I'm new to Torch so I do not really know how to implement this algorithm. Here's my first version:

-- training
function gradientUpdate(perceptron, dataset, target, learningRate, max_iterations)

for i = 1, max_iterations do

      predictionValue = perceptron:forward(dataset)
       -- is this the cosine similarity?
  -- [output] forward(input): 
  -- Takes an input object, and computes the corresponding output of the module. In general input and output are Tensors. 

      
      io.write(" pre-predictionValue= "..predictionValue .."\n");

      -- the minus is because we're goin' backwards
      gradientWrtOutput = torch.Tensor({-target})

      perceptron:zeroGradParameters() -- zeroGradParameters(): If the module has parameters, this will zero the accumulation of the gradients with respect to these parameters, accumulated through accGradParameters(input, gradOutput,scale) calls. Otherwise, it does nothing.
      -- initialization

      perceptron:backward(dataset, gradientWrtOutput) -- Performs a backpropagation step through the module, with respect to the given input. 
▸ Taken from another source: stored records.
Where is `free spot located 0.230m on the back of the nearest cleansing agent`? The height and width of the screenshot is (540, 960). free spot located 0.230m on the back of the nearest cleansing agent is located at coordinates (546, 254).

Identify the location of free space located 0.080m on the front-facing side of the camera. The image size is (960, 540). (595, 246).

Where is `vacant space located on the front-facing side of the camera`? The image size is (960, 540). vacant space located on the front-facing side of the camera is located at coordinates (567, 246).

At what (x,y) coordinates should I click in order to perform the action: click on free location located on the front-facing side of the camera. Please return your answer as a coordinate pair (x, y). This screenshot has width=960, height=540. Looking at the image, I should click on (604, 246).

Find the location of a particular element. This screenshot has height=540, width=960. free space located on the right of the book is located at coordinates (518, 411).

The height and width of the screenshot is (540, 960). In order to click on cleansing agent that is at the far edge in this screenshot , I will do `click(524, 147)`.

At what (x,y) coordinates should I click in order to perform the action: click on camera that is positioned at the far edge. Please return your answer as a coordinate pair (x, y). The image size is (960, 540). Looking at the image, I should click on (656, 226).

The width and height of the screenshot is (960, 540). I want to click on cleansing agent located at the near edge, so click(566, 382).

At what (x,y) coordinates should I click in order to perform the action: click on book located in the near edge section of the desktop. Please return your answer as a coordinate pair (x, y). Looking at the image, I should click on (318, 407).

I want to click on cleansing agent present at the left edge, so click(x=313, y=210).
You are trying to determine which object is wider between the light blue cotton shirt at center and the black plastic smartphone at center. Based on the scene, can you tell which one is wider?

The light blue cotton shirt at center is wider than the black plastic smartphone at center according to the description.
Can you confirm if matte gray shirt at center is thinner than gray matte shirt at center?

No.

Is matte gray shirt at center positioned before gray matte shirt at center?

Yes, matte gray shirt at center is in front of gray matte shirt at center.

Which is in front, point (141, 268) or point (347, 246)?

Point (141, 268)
      perceptron:updateParameters(learningRate)
  end

end

require "os"
require "nn"

input_number=5
output_number=2

-- imagine we have one network we are interested in, it is called "perceptronAAA"
perceptronAAA= nn.Sequential(); 
perceptronAAA:add(nn.Linear(input_number, output_number))

-- But we want to push examples towards or away from each other
-- so we make another copy of it called perceptronBBB
-- this *shares* the same weights via the set command, but has its own set of temporary gradient storage
-- that's why we create it again (so that the gradients of the pair don't wipe each other)
perceptronBBB= perceptronAAA:clone('weight', 'bias')

-- we make a parallel table that takes a pair of examples as input. they both go through the same (cloned) perceptron
-- ParallelTable is a container module that, in its forward() method, applies the i-th member module to the i-th input, and outputs a table of the set of outputs.
parallel_table = nn.ParallelTable()
parallel_table:add(perceptronAAA)
parallel_table:add(perceptronBBB)

-- now we define our top level network that takes this parallel table and computes the cosine distance betweem
-- the pair of outputs
perceptron= nn.Sequential()
perceptron:add(parallel_table)
perceptron:add(nn.CosineDistance())


-- lets make two example vectors
x_vector = torch.rand(input_number)
y_vector = torch.rand(input_number)
dataset = {x_vector, y_vector}

function dataset:size() return #dataset end


-- matrix having 5 rows * 2 columns
max_iterations = 100
learnRate = 0.1
target = 1 -- the target for cosine similarity is +1 on forwards, that becomes -1 on backwards

-- TRAINING:

-- push the pair x_vector and y_vector together, the distance should get larger..


 gradientUpdate(perceptron, dataset, target, learnRate, max_iterations)

Do you think this is a correct implementation of a Siamese neural network with cosine similarity function to minimize? Or can you see any errors/wrong stuff in it?